Sunday, February 8, 2009

Sidney's Absence in Chuck's Presence:

Here I am in a sterile hotel conference room in Chicago, before an assembly of dark grey suits and tight-looking women in black pumps and pantyhose. I'm dressed resplendently, though inappropriately, I suddenly realize, in a floor-length Mongolian deel made of emerald green silk. I'm here to give a marketing presentation on the new book by Sidney Goldfarb that we just published at Station Hill.

My only anchor in this odd, uncomfortable context is Chuck Stein, planted meditatively on a chair to my right, looking for all the world like a Bodhisattva.

I begin to speak.

"Here," I say, "is the book." I hold up a copy of Rushes of Tulsa, feeling comforted by the placid cow and hovering chair against the open blue sky on the cover. Immediately a woman sitting front and center interjects in a peevish tone, "well how do we know the author really exists?"

"Of course he exists!" I reply emphatically. "Here's the book.
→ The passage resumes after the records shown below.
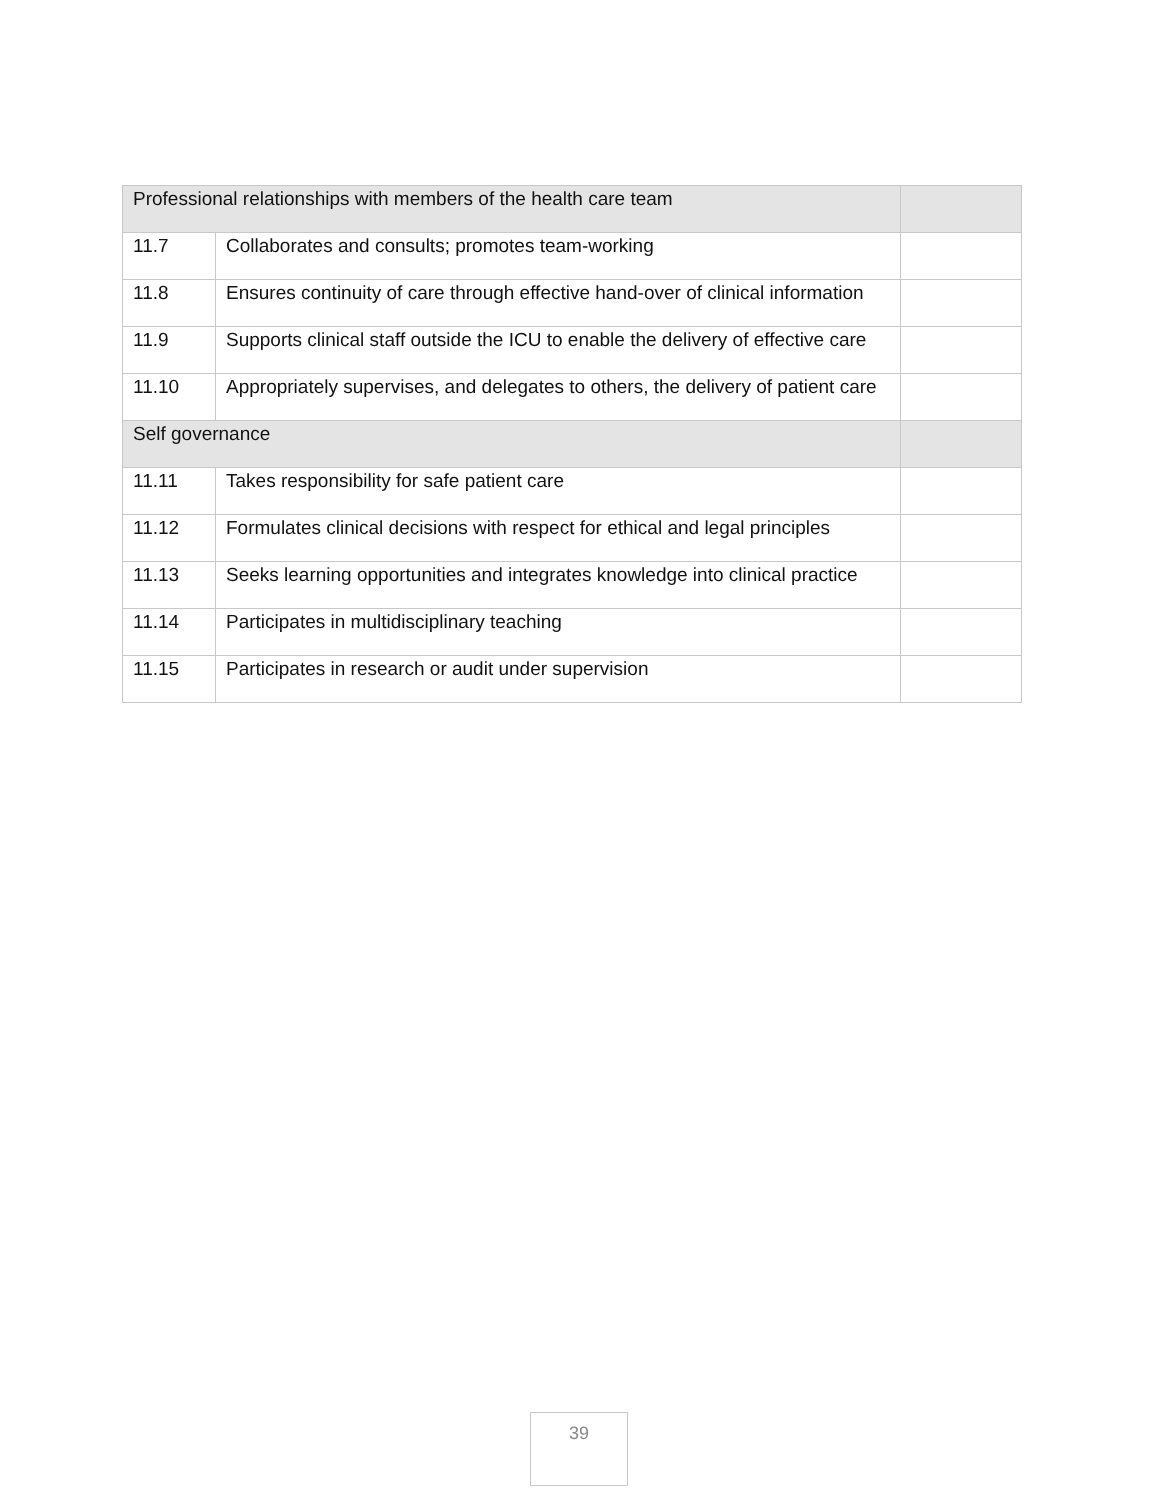| Professional relationships with members of the health care team | | |
| 11.7 | Collaborates and consults; promotes team-working | |
| 11.8 | Ensures continuity of care through effective hand-over of clinical information | |
| 11.9 | Supports clinical staff outside the ICU to enable the delivery of effective care | |
| 11.10 | Appropriately supervises, and delegates to others, the delivery of patient care | |
| Self governance | | |
| 11.11 | Takes responsibility for safe patient care | |
| 11.12 | Formulates clinical decisions with respect for ethical and legal principles | |
| 11.13 | Seeks learning opportunities and integrates knowledge into clinical practice | |
| 11.14 | Participates in multidisciplinary teaching | |
| 11.15 | Participates in research or audit under supervision | |
39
He's the one who wrote it."

"Then why isn't he here?" someone else calls out.

"He is," I say defensively, "I just stopped by his room on the way down."

With this last statement I stop in my tracks, suddenly realizing that I didn't actually see Sidney in his room, only that he had been staying there. I look over at Chuck pleadingly, hoping he'll back me up. Chuck sits there silently beaming a beatific smile.

Then a sudden thought occurs: while in Sidney's room, I had taken a pair of pants he had obviously just been wearing. The pants are magically in my hands now, still warm and suffused with Sidney's presence, as if he had just that moment stepped out of them. Now I'm no longer dressed in my deel, but in a supple bodysuit reminiscent of a scuba suit. I hold up the pants to show the skeptical audience. Looking at the pants - made of hideous tan & blue plaid cloth - I think, "my god! I can't imagine that Sidney would actually wear such a thing!"

I now step into the pants and pull them up over my bodysuit. They're gargantuan on my small frame, so I gather the surplus fabric around my waist and cinch it tight with the belt, which is fortunately still there, laced through the belt loops. The pant legs fall in a baggy cascade down my legs and pool up at the hems. But the garment is now fastened securely around my waist, and I begin to laugh and dance gaily as if this were a street carnaval in Brazil rather than a marketing presentation in a stuffy hotel in Chicago. Chuck sits silently beaming. I awaken here with a giggle.